[Collected data entries]
----------------------------------------

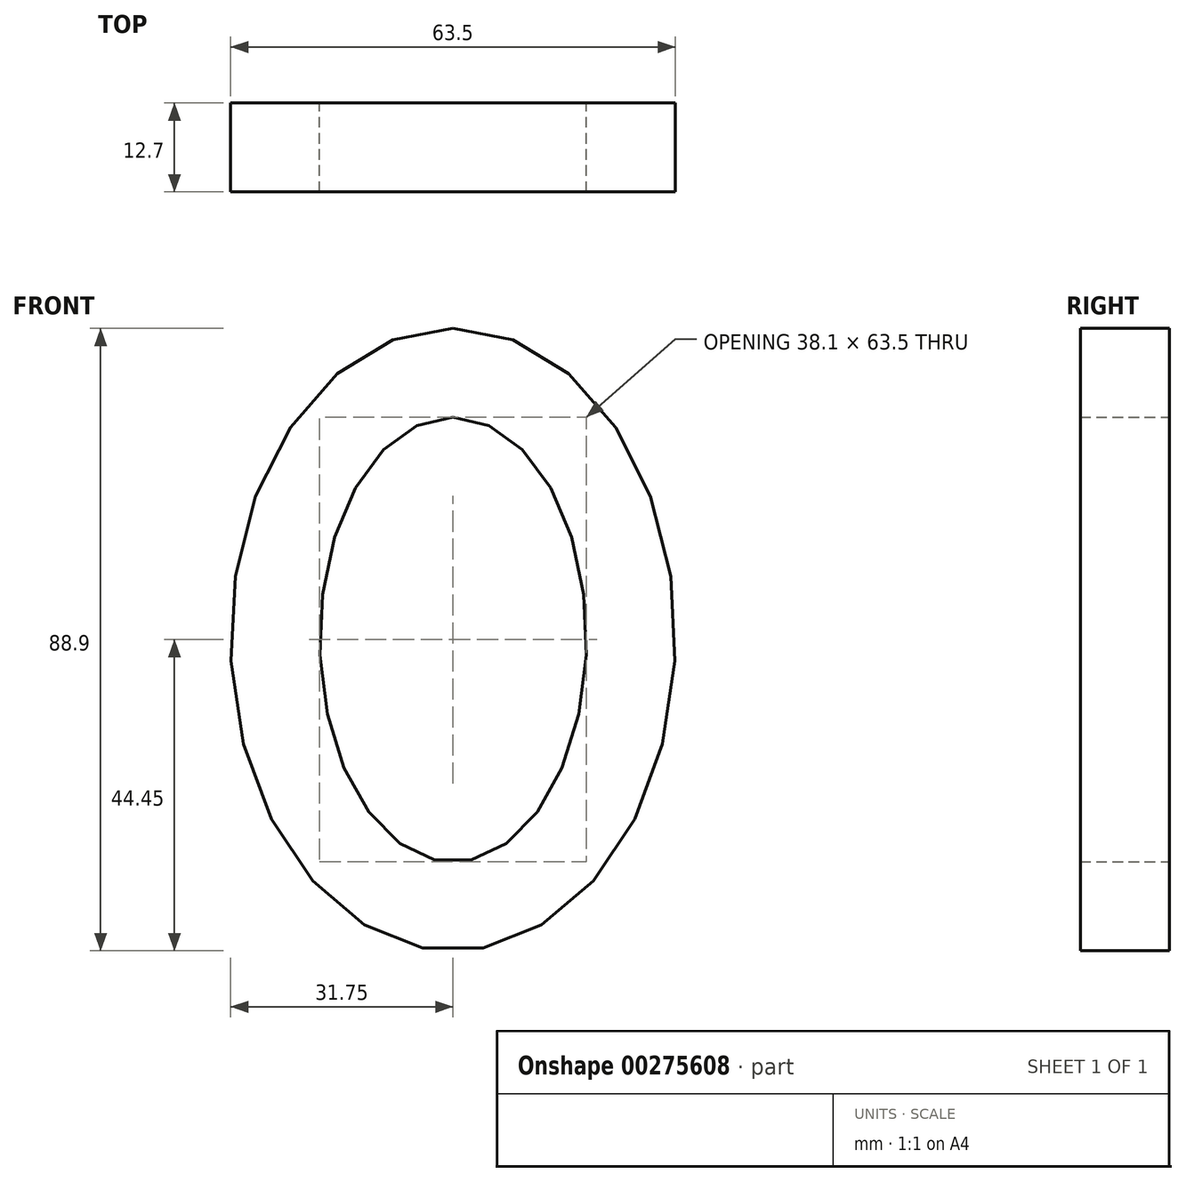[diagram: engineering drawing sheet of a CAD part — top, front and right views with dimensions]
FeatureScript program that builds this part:
annotation { "Feature Type Name" : "Feature", "Feature Type Description" : "" }
export const myFeature = defineFeature(function(context is Context, id is Id, definition is map)
    precondition{}
    {
        {
            var Q0;
            Q0=qCreatedBy(makeId("Front.planeOp"),FACE);
            var sketch = newSketch(context, id + "F0", { "sketchPlane" : qUnion([Q0])});
            skEllipse(sketch, "E0", {"center": v(0, 0) * mm, "majorRadius": 44.45 * mm, "minorRadius": 31.75 * mm, "majorAxis": v(0, 1)});
            skEllipse(sketch, "E1", {"center": v(0, 0) * mm, "majorRadius": 31.75 * mm, "minorRadius": 19.05 * mm, "majorAxis": v(0, 1)});
            skSolve(sketch);
        }
        {
            var Q0;
            Q0=makeQuery(id+"F0.imprint","IMPRINT",FACE,{"disambiguationData":[TD([[makeQuery(id+"F0.imprint","IMPRINT",EDGE,{"derivedFrom":sQuery(id+"F0.wireOp",EDGE,"E0")}),1.0]])]});
            extrude(context, id + "F1", {"entities" : qUnion([Q0]), "depth" : 12.7 * mm});
        }
    });
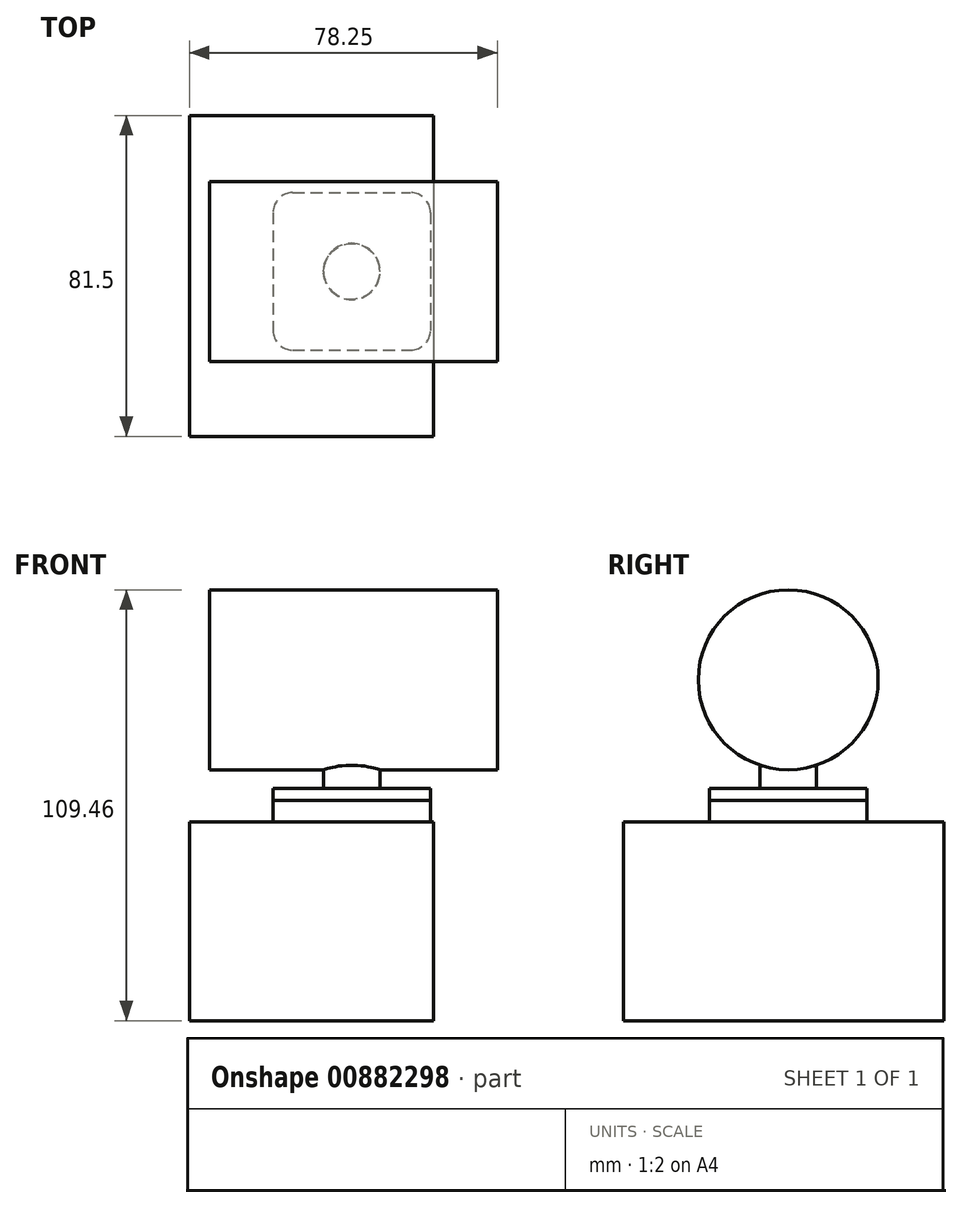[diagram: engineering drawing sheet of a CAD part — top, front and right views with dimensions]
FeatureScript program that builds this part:
annotation { "Feature Type Name" : "Feature", "Feature Type Description" : "" }
export const myFeature = defineFeature(function(context is Context, id is Id, definition is map)
    precondition{}
    {
        {
            var Q0;
            Q0=qCreatedBy(makeId("Top.planeOp"),FACE);
            var sketch = newSketch(context, id + "F0", { "sketchPlane" : qUnion([Q0])});
            skLineSegment(sketch, "E0.bottom", {"start": v(-31, 40.75) * mm, "end": v(31, 40.75) * mm});
            skLineSegment(sketch, "E0.top", {"start": v(-31, -40.75) * mm, "end": v(31, -40.75) * mm});
            skLineSegment(sketch, "E0.left", {"start": v(-31, 40.75) * mm, "end": v(-31, -40.75) * mm});
            skLineSegment(sketch, "E0.right", {"start": v(31, 40.75) * mm, "end": v(31, -40.75) * mm});
            skPoint(sketch, "E1", {"position": v(0, 40.75) * mm});
            skPoint(sketch, "E2", {"position": v(31, 0) * mm});
            skSolve(sketch);
        }
        {
            var Q0;
            Q0=makeQuery(id+"F0.imprint","IMPRINT",FACE,{"disambiguationData":[TD([[makeQuery(id+"F0.imprint","IMPRINT",EDGE,{"derivedFrom":sQuery(id+"F0.wireOp",EDGE,"E0.bottom")}),-1.0]])]});
            extrude(context, id + "F1", {"entities" : qUnion([Q0]), "depth" : 50.5 * mm, "offsetDistance" : 25.4 * mm});
        }
        {
            var Q0;
            Q0=makeQuery(id+"F1.opExtrude","CAP_FACE",FACE,{"disambiguationData":[OSD([sQuery(id+"F0.wireOp",EDGE,"E0.bottom"),sQuery(id+"F0.wireOp",EDGE,"E0.top"),sQuery(id+"F0.wireOp",EDGE,"E0.left"),sQuery(id+"F0.wireOp",EDGE,"E0.right")])],"isStart":false});
            var sketch = newSketch(context, id + "F2", { "sketchPlane" : qUnion([Q0])});
            skLineSegment(sketch, "E3.bottom", {"start": v(-9.75, 21.15) * mm, "end": v(30.25, 21.15) * mm});
            skLineSegment(sketch, "E3.top", {"start": v(-9.75, -18.85) * mm, "end": v(30.25, -18.85) * mm});
            skLineSegment(sketch, "E3.left", {"start": v(-9.75, 21.15) * mm, "end": v(-9.75, -18.85) * mm});
            skLineSegment(sketch, "E3.right", {"start": v(30.25, 21.15) * mm, "end": v(30.25, -18.85) * mm});
            skSolve(sketch);
        }
        {
            var Q0;
            Q0=makeQuery(id+"F2.imprint","IMPRINT",FACE,{"disambiguationData":[TD([[makeQuery(id+"F2.imprint","IMPRINT",EDGE,{"derivedFrom":sQuery(id+"F2.wireOp",EDGE,"E3.bottom")}),-1.0]])]});
            extrude(context, id + "F3", {"entities" : qUnion([Q0]), "operationType" : NewBodyOperationType.ADD, "depth" : 5.45 * mm, "offsetDistance" : 25.4 * mm});
        }
        {
            var Q0;
            Q0=makeQuery(id+"F3.opExtrude","SWEPT_EDGE",EDGE,{"disambiguationData":[OSD([sQuery(id+"F2.wireOp",EDGE,"E3.bottom"),sQuery(id+"F2.wireOp",EDGE,"E3.left")])]});
            var Q1;
            Q1=makeQuery(id+"F3.opExtrude","SWEPT_EDGE",EDGE,{"disambiguationData":[OSD([sQuery(id+"F2.wireOp",EDGE,"E3.top"),sQuery(id+"F2.wireOp",EDGE,"E3.left")])]});
            var Q2;
            Q2=makeQuery(id+"F3.opExtrude","SWEPT_EDGE",EDGE,{"disambiguationData":[OSD([sQuery(id+"F2.wireOp",EDGE,"E3.top"),sQuery(id+"F2.wireOp",EDGE,"E3.right")])]});
            var Q3;
            Q3=makeQuery(id+"F3.opExtrude","SWEPT_EDGE",EDGE,{"disambiguationData":[OSD([sQuery(id+"F2.wireOp",EDGE,"E3.bottom"),sQuery(id+"F2.wireOp",EDGE,"E3.right")])]});
            fillet(context, id + "F4", {"entities" : qUnion([Q0, Q1, Q2, Q3]), "radius" : 5 * mm, "tangentPropagation" : true, "allowEdgeOverflow" : false});
        }
        {
            var Q0;
            Q0=makeQuery(id+"F3.opExtrude","CAP_FACE",FACE,{"disambiguationData":[OSD([sQuery(id+"F2.wireOp",EDGE,"E3.bottom"),sQuery(id+"F2.wireOp",EDGE,"E3.top"),sQuery(id+"F2.wireOp",EDGE,"E3.left"),sQuery(id+"F2.wireOp",EDGE,"E3.right")])],"isStart":false});
            extrude(context, id + "F5", {"entities" : qUnion([Q0]), "depth" : 3 * mm, "offsetDistance" : 25 * mm});
        }
        {
            var Q0;
            Q0=makeQuery(id+"F5.opExtrude","CAP_FACE",FACE,{"disambiguationData":[OSD([sQuery(id+"F2.wireOp",EDGE,"E3.bottom"),sQuery(id+"F2.wireOp",EDGE,"E3.top"),sQuery(id+"F2.wireOp",EDGE,"E3.left"),sQuery(id+"F2.wireOp",EDGE,"E3.right")])],"isStart":false});
            var sketch = newSketch(context, id + "F6", { "sketchPlane" : qUnion([Q0])});
            skLineSegment(sketch, "E4", {"start": v(-9.75, 1.15) * mm, "end": v(30.25, 1.15) * mm, "construction": true});
            skLineSegment(sketch, "E5", {"start": v(10.25, 21.15) * mm, "end": v(10.25, -18.85) * mm});
            skCircle(sketch, "E6", {"center": v(10.25, 1.15) * mm, "radius": 7.15 * mm});
            skSolve(sketch);
        }
        {
            var Q0;
            {var subQ0=sQuery(id+"F6.wireOp",EDGE,"E6");var subQ1=sQuery(id+"F6.wireOp",EDGE,"E5");var subQ2=makeQuery(id+"F6.imprint","INTERSECT",VERTEX,{"disambiguationData":[OD(0.0)],"derivedFrom":[subQ1,subQ0]});Q0=makeQuery(id+"F6.imprint","IMPRINT",FACE,{"disambiguationData":[TD([[makeQuery(id+"F6.imprint","IMPRINT",EDGE,{"disambiguationData":[TD([[subQ2,-1.0]])],"derivedFrom":subQ1}),1.0]])]});}
            var Q1;
            {var subQ0=sQuery(id+"F6.wireOp",EDGE,"E6");var subQ1=sQuery(id+"F6.wireOp",EDGE,"E5");var subQ2=makeQuery(id+"F6.imprint","INTERSECT",VERTEX,{"disambiguationData":[OD(0.0)],"derivedFrom":[subQ1,subQ0]});Q1=makeQuery(id+"F6.imprint","IMPRINT",FACE,{"disambiguationData":[TD([[makeQuery(id+"F6.imprint","IMPRINT",EDGE,{"disambiguationData":[TD([[subQ2,-1.0]])],"derivedFrom":subQ1}),-1.0]])]});}
            extrude(context, id + "F7", {"entities" : qUnion([Q0, Q1]), "operationType" : NewBodyOperationType.ADD, "depth" : 10 * mm, "offsetDistance" : 25 * mm});
        }
        {
            var Q0;
            Q0=makeQuery(id+"F7.opExtrude","CAP_FACE",FACE,{"disambiguationData":[OSD([sQuery(id+"F6.wireOp",EDGE,"E6")])],"isStart":false});
            var sketch = newSketch(context, id + "F8", { "sketchPlane" : qUnion([Q0])});
            skLineSegment(sketch, "E7", {"start": v(10.25, 1.15) * mm, "end": v(3.1, 1.15) * mm});
            skLineSegment(sketch, "E8", {"start": v(10.25, 1.15) * mm, "end": v(17.4, 1.15) * mm});
            skSolve(sketch);
        }
        {
            var Q0;
            Q0=makeQuery(id+"F5.opExtrude","CAP_FACE",FACE,{"disambiguationData":[OSD([sQuery(id+"F2.wireOp",EDGE,"E3.bottom"),sQuery(id+"F2.wireOp",EDGE,"E3.top"),sQuery(id+"F2.wireOp",EDGE,"E3.left"),sQuery(id+"F2.wireOp",EDGE,"E3.right")])],"isStart":false});
            var sketch = newSketch(context, id + "F9", { "sketchPlane" : qUnion([Q0])});
            skPoint(sketch, "E9.0", {"position": v(10.25, 1.15) * mm});
            skPoint(sketch, "E10.0", {"position": v(17.4, 1.15) * mm});
            skPoint(sketch, "E11.0", {"position": v(3.1, 1.15) * mm});
            skLineSegment(sketch, "E12", {"start": v(3.1, 1.15) * mm, "end": v(17.4, 1.15) * mm, "construction": true});
            skSolve(sketch);
        }
        {
            var Q0;
            Q0=sQuery(id+"F8.wireOp",VERTEX,"E7.start");
            var Q1;
            Q1=sQuery(id+"F9.wireOp",VERTEX,"E9.0");
            var Q2;
            Q2=sQuery(id+"F9.wireOp",VERTEX,"E10.0");
            cPlane(context, id + "F10", {"entities" : qUnion([Q0, Q1, Q2]), "cplaneType" : CPlaneType.THREE_POINT, "offset" : 25 * mm, "width" : 150 * mm, "height" : 150 * mm});
        }
        {
            var Q0;
            Q0=qCreatedBy(id+"F10.planeOp",FACE);
            var sketch = newSketch(context, id + "F11", { "sketchPlane" : qUnion([Q0])});
            skLineSegment(sketch, "E13", {"start": v(25.85, 86.6) * mm, "end": v(-47.25, 86.6) * mm, "construction": true});
            skLineSegment(sketch, "E14", {"start": v(25.85, 63.76) * mm, "end": v(25.85, 109.46) * mm});
            skPoint(sketch, "E15", {"position": v(25.85, 86.6) * mm});
            skLineSegment(sketch, "E16", {"start": v(25.85, 109.46) * mm, "end": v(-47.25, 109.46) * mm});
            skLineSegment(sketch, "E17", {"start": v(-47.25, 86.6) * mm, "end": v(-47.25, 109.46) * mm});
            skLineSegment(sketch, "E18", {"start": v(25.85, 86.6) * mm, "end": v(-47.25, 86.6) * mm});
            skPoint(sketch, "E19", {"position": v(11.85, 86.61) * mm});
            skPoint(sketch, "E20", {"position": v(8.55, 86.61) * mm});
            skPoint(sketch, "E21", {"position": v(-4.14, 86.61) * mm});
            skPoint(sketch, "E22", {"position": v(-24.14, 86.61) * mm});
            skSolve(sketch);
        }
        {
            var Q0;
            {var subQ0=sQuery(id+"F11.wireOp",EDGE,"E16");Q0=makeQuery(id+"F11.imprint","IMPRINT",FACE,{"disambiguationData":[TD([[makeQuery(id+"F11.imprint","IMPRINT",EDGE,{"derivedFrom":subQ0}),1.0]])]});}
            var Q1;
            Q1=sQuery(id+"F11.wireOp",EDGE,"E18");
            revolve(context, id + "F12", {"operationType" : NewBodyOperationType.ADD, "surfaceOperationType" : NewSurfaceOperationType.NEW, "entities" : qUnion([Q0]), "axis" : qUnion([Q1]), "revolveType" : RevolveType.FULL});
        }
    });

----------------------------------------

**Exercise prompt:** How many lines in the data above contain the string "majorRadius", matching case exactly? Reply with the number alone.

**Result for this exercise:** 2